Doch der 23-Jährige überzeugt vor allem auf dem Platz. Beim 1:0-Sieg gegen Bielefeld zum Start der Rückrunde stand Egouli wie ein Fels in der Abwehr. Seit dem schwachen 1:2 in Dresden gehört er zur Startelf – und Fortuna ist kaum wiederzuerkennen.

Anfang lobt Abwehr-Kante

Vier Spiele, viermal von Beginn an – und plötzlich stimmt die Stabilität. Im November bekam Egouli seinen Profivertrag. Dabei war er erst 2024 aus Düren (5. Liga) zur Fortuna gewechselt und zunächst nur für das Viertliga-Team vorgesehen. Jetzt aber ist er aus der Abwehr nicht mehr wegzudenken.

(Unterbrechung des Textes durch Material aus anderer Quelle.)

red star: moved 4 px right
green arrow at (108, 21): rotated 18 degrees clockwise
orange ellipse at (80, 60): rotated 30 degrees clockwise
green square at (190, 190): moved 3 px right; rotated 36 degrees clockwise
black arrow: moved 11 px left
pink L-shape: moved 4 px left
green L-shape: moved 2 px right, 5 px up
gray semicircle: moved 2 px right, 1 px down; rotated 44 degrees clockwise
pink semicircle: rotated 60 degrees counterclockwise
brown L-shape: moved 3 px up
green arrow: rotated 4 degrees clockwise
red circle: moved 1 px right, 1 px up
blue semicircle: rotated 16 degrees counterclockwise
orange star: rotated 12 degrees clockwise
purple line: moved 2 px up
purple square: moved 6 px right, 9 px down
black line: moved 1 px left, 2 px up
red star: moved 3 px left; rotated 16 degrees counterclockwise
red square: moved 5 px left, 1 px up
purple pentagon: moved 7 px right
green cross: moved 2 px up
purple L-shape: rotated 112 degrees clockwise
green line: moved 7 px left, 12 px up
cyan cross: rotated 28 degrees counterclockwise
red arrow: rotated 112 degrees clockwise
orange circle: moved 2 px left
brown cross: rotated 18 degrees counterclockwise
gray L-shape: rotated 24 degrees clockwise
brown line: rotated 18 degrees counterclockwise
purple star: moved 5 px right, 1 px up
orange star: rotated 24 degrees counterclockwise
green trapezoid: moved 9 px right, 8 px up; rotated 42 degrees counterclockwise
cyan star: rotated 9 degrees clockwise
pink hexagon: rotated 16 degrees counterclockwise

Die Zahlen sprechen für sich: 9 Spiele, 14 Punkte mit Egouli auf dem Platz. Das macht 1,56 Punkte pro Spiel – ein starker Wert! Trainer Markus Anfang (51) schwärmt: „Ich glaube, er wird noch besser werden. Er ist sehr klar in seinen Abläufen und sehr geerdet. Er macht einen sehr stabilen Eindruck.“

Egouli selbst bleibt bescheiden: „Es war ein richtig gutes Gefühl. Ich will mir meinen Platz sichern und jede Woche spielen.“ Mit Leistungen wie zuletzt dürfte das kein Problem sein. Nach dem ersten Sieg des Jahres sagt der Abwehr-Hüne: „Wir hatten den Glauben und die Qualität. Hinten die Null, vorne ein Tor – so holt man drei Punkte. Und wir haben noch viel vor in der Rückrunde.“

[–>16 Spiele bleiben Fortuna, um den Klassenerhalt klarzumachen. Mit Egouli in der Abwehr stehen die Chancen gut. Kurios: Seiner Bruder Noah (19) misst sogar 2,05 Meter und spielt für Fortunas U23 in der Regionalliga. Zwei Riesen in der Innenverteidigung – ein echter Alptraum für gegnerische Stürmer!